I had a friend many years ago who was walking through the Union Station in Chicago. It was a busy, crowded station. He had been thinking of what he might do with his life. It suddenly dawned on him, as he was walking across that crowded station, that the only logical thing he could do with his life, since it belonged to God and had been redeemed by the Lord, was to give it to him and ask him to use it. Right in the midst of the crowd he stopped and drew a little mark with his toe. Then he stood on it. He said,
"Lord, here I am. I am yours. The rest of my life, whatever you want me to do, if you will show me and convince me that is what you want, I will do it. The attitudes you want me to have, that is what I will have. As I study and read your Word, I will try to carry out what you tell me to do, and think the way you tell me to think. Here I am, Lord; you do with my life as you want."
Now, that was a commitment service held in Union Station in Chicago that nobody knew about but this man and God. But God picked that man up and began to use him in remarkable ways. He has traveled the world and has touched hundreds of lives because God used him that way. If you want to stand where you are now and draw a little mark on the floor with your toe, that's fine.

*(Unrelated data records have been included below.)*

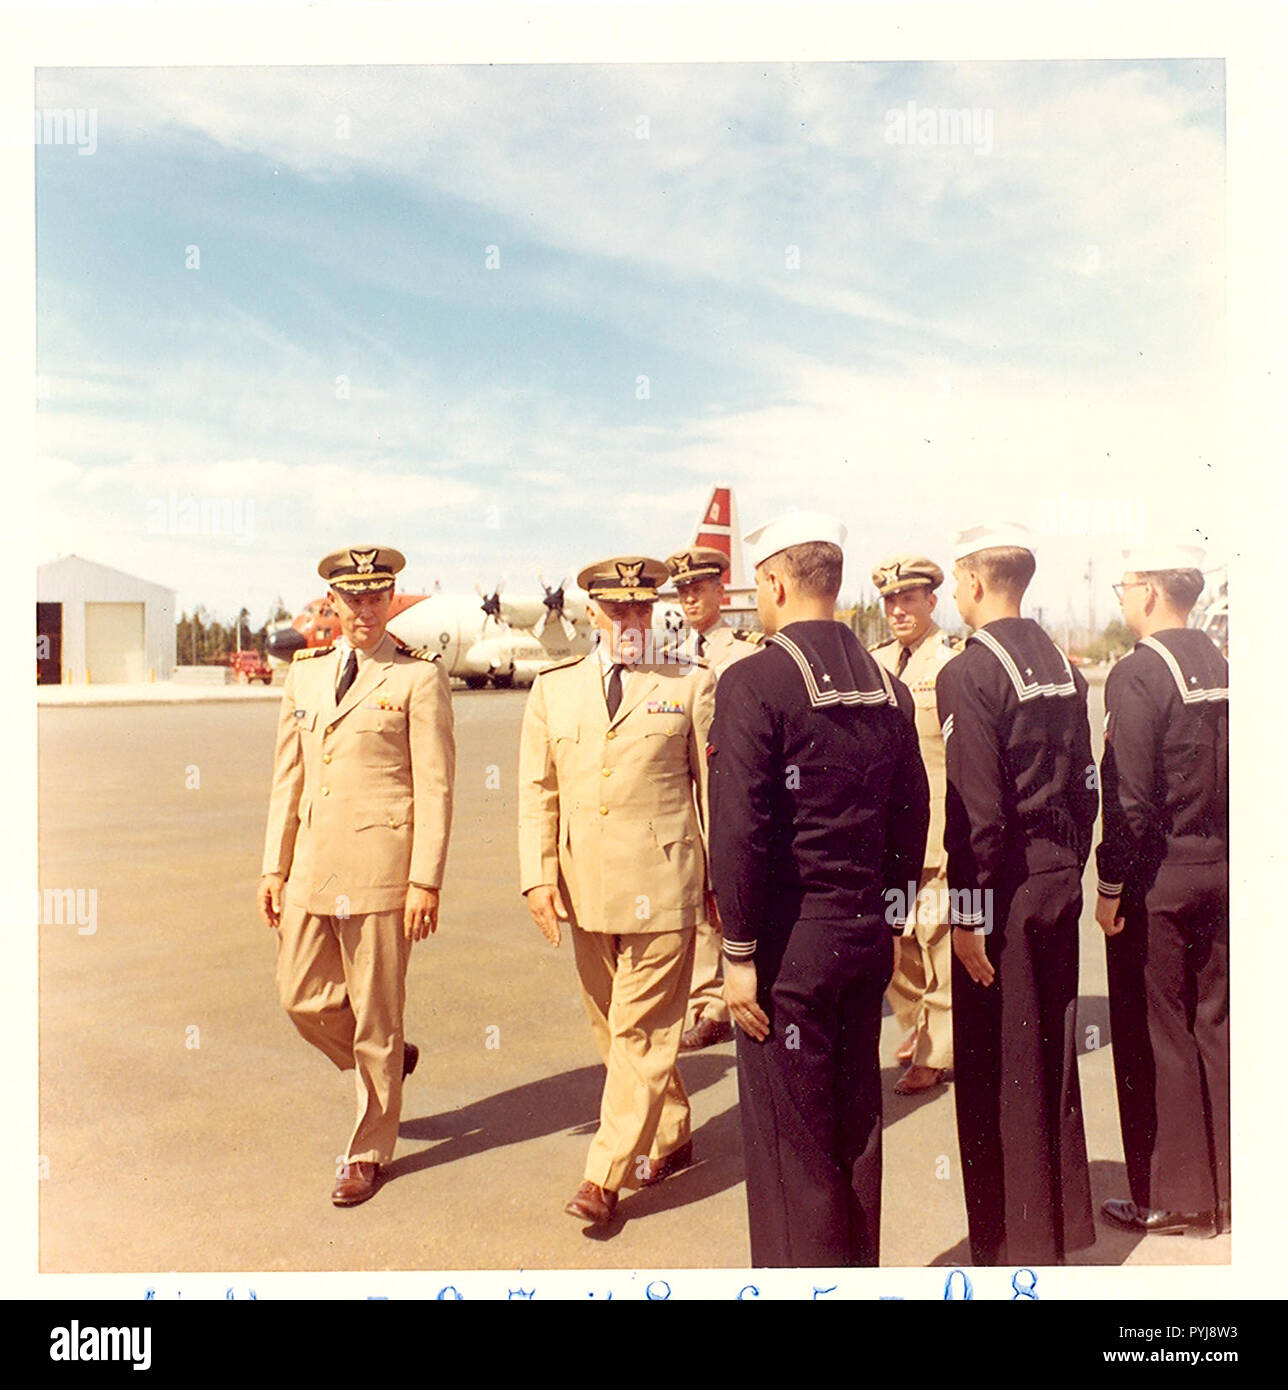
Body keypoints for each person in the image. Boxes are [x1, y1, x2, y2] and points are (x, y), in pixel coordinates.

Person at [708, 513, 929, 1267]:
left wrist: (738, 953)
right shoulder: (888, 687)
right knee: (855, 1132)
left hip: (787, 952)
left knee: (790, 1152)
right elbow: (913, 810)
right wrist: (894, 916)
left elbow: (739, 828)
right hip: (865, 939)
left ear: (772, 583)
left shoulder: (754, 682)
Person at [518, 555, 716, 1227]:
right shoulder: (553, 689)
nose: (632, 621)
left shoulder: (687, 685)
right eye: (618, 610)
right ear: (591, 614)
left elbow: (713, 796)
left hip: (664, 884)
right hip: (585, 889)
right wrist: (538, 877)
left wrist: (720, 886)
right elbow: (538, 793)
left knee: (639, 1029)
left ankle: (603, 1176)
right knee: (613, 1029)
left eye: (642, 609)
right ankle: (672, 1132)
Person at [258, 545, 455, 1207]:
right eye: (352, 598)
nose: (364, 610)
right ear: (334, 603)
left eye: (376, 597)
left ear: (390, 600)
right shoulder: (305, 675)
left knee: (376, 1013)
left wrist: (425, 880)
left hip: (381, 870)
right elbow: (288, 780)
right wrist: (273, 866)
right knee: (300, 996)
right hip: (313, 865)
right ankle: (391, 1062)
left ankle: (367, 1151)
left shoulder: (416, 678)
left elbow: (435, 785)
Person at [936, 522, 1097, 1266]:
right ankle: (1060, 1228)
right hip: (1058, 878)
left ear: (972, 581)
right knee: (1050, 1058)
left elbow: (978, 815)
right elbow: (1088, 784)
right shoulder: (1062, 663)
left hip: (1003, 894)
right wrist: (1072, 862)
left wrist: (966, 915)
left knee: (999, 1067)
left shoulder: (970, 672)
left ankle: (1010, 1243)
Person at [1094, 546, 1229, 1238]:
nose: (1120, 599)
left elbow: (1130, 801)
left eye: (1122, 587)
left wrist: (1111, 885)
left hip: (1161, 879)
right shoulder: (1222, 665)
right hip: (1220, 869)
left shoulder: (1139, 672)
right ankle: (1227, 1186)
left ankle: (1175, 1197)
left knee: (1160, 1036)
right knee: (1214, 1026)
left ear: (1148, 592)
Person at [663, 545, 763, 1053]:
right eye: (682, 591)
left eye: (698, 588)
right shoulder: (669, 655)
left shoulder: (746, 651)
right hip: (687, 782)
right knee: (700, 887)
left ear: (720, 591)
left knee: (735, 885)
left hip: (734, 781)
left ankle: (733, 992)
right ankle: (709, 1002)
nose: (689, 599)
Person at [870, 554, 961, 1095]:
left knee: (939, 942)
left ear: (932, 602)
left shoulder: (951, 662)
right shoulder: (875, 663)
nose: (899, 609)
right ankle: (917, 1024)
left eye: (909, 599)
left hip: (938, 830)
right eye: (890, 600)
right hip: (885, 833)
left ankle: (934, 1054)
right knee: (895, 946)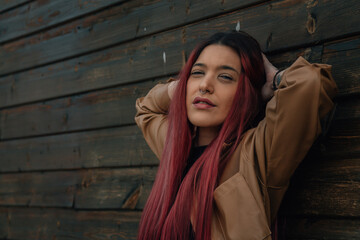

Give yourself to God, if that is what you want. He doesn't make anybody do this. That is why Paul puts it in these terms: "I beseech you, brothers, I beg you. It is the logical outcome of your life, the only thing that makes sense." But will you give yourself to him, so you can never forget that you did it right here and right now? Every time you come back to this spot you will think about it. "This is where I gave myself to God. This is where I said he had a right to use me. He can use my body and all that I am for the rest of my life."
Some of you have already done this, and I am not asking you to do it again, unless you feel that you need to renew that. But for those of you who have never given yourself to God, this is the place. I beg you, brothers, to present your bodies as living sacrifices unto him. Be not conformed to this world, but be transformed by the renewing of your minds, and you will prove that God's will is not only good, but it is acceptable and perfect, as well.
Prayer
Our Father, you know what each heart here is saying and thinking before you. As you read our hearts now, Father, as you hear a cry that says,
"That's what I want to do with my life. I want to be your man. I want to join the pioneers. I don't want to settle down and be a religious settler trying to enjoy the same comfort and self-indulgence and ease that the world around me is enjoying, but covered over with a religious glaze. I want to be a man or woman out on the firing line, out in the frontier, living life as you want it to be lived, challenging the forces around and resisting the brainwashing of the world. Lord, I give myself to you for that reason. Take me and use me just as you please."
Lord, wherever you hear that cry, we pray that you will help that person to understand that this is exactly what you are doing, that you mean this, that you will take them and use their lives for your glory. May this moment never be forgotten. We ask in Jesus' name, Amen.